How to support disabled learners with sport and physical activity

1 Jul 2018, 5:00

For too long it has been too easy to marginalise disabled learners from the kind of sporting activity that we know they’d enjoy. Sam Perks has toured colleges in search of better practice. 

Taking part in sport helps to improve your health. It increases happiness and self-esteem, and it reduces anxiety and stress. It enhances educational outcomes: it improves attendance, behaviour and grades, and it boosts employability skills: confidence, communication and teamwork. The impact of participation in sport is even greater for those with a disability. 

One in six students in England has a disability or a learning difficulty – that’s more than half a million people. Too many of these do not take part in physical activity and sports. A new review by AoC Sport, funded by Sport England and the National Lottery, on the current landscape of physical activity and sport for disabled students has examined why this should be the case.

The four recurring barriers

I have travelled across the country consulting colleges, students and stakeholders to identify the barriers, attitudes and opportunities that help or hinder disabled students in taking part in physical activity and sport. I kept coming across four recurring barriers:

Workforce – college staff indicated they are not qualified, experienced or confident enough to deliver sport and physical activity to students with a disability. 

Time – staff time is ever decreasing and they do not have the scope to deliver more activities for disabled students. In addition, students’ timetables are at capacity and they do not have time to take part in physical activity during their curriculum.

Facilities – some colleges do not have any sporting facilities on site, while others do but they are in such demand that disabled students can never use them (especially during the exam periods).  This said, we would challenge colleges to think creatively about the use of space. Classrooms, dance studios and even corridors can be used to deliver activities to disabled students.

Attitude – sports and physical activity are seen as nice to do instead of as a necessity, so with the chronic funding and resource cuts in FE, sport is one of the first to be withdrawn.

A meaningful offer

As part of my job, I’m lucky enough to spend lots of time at colleges across England, and I see lots of ways in which they are thinking more smartly about how to deliver a meaningful sports and physical activity offer for their disabled students.

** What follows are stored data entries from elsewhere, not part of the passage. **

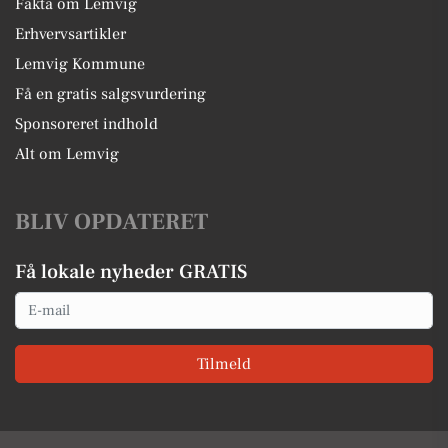
Fakta om Lemvig
Erhvervsartikler
Lemvig Kommune
Få en gratis salgsvurdering
Sponsoreret indhold
Alt om Lemvig
BLIV OPDATERET
Få lokale nyheder GRATIS
Email
Tilmeld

Grantham College uses the learners it has on sports-based courses to deliver activities and events for disabled students. The disabled learners benefit from additional opportunities to be active as well as mixing with their non-disabled peers, while the sport learners gain experience and volunteer hours for their courses – and staff have more time too, as they are not required to deliver the activities themselves. 

The ‘Ability counts’ ambassador programme at Newham Sixth-Form College provides the opportunity for disabled students to gain sports qualifications. Ambassadors learn core skills to help with employability, such as confidence, communication and how to lead activities. 

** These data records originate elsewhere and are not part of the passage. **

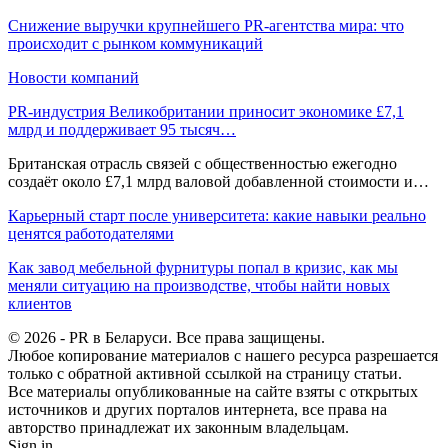
Снижение выручки крупнейшего PR-агентства мира: что
происходит с рынком коммуникаций
Новости компаний
PR-индустрия Великобритании приносит экономике £7,1
млрд и поддерживает 95 тысяч…
Британская отрасль связей с общественностью ежегодно
создаёт около £7,1 млрд валовой добавленной стоимости и…
Карьерный старт после университета: какие навыки реально
ценятся работодателями
Как завод мебельной фурнитуры попал в кризис, как мы
меняли ситуацию на производстве, чтобы найти новых
клиентов
© 2026 - PR в Беларуси. Все права защищены.
Любое копирование материалов с нашего ресурса разрешается
только с обратной активной ссылкой на страницу статьи.
Все материалы опубликованные на сайте взяты с открытых
источников и других порталов интернета, все права на
авторство принадлежат их законным владельцам.
Sign in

At Nottingham College, literacy and numeracy have been built into activities to showcase that sport and physical activity can improve their disabled learners’ education and increase its priority with their senior management team. For example, students play darts to improve their addition, subtraction and numeracy skills.

There is a growing proportion of learners with disabilities and learning difficulties in further education, and more needs to be done to ensure they stay active. As a result, AoC Sport has recently launched a new disability strategy for colleges, called ‘Active for college, work and life’.

AoC Sport wants to ensure disabled students have the same opportunities to be active as their non-disabled peers, and will support colleges and partner organisations to achieve this vision.

Colleges are an influential environment to reduce inactivity in over-16-year-olds and this is an invaluable opportunity to make a lifelong change.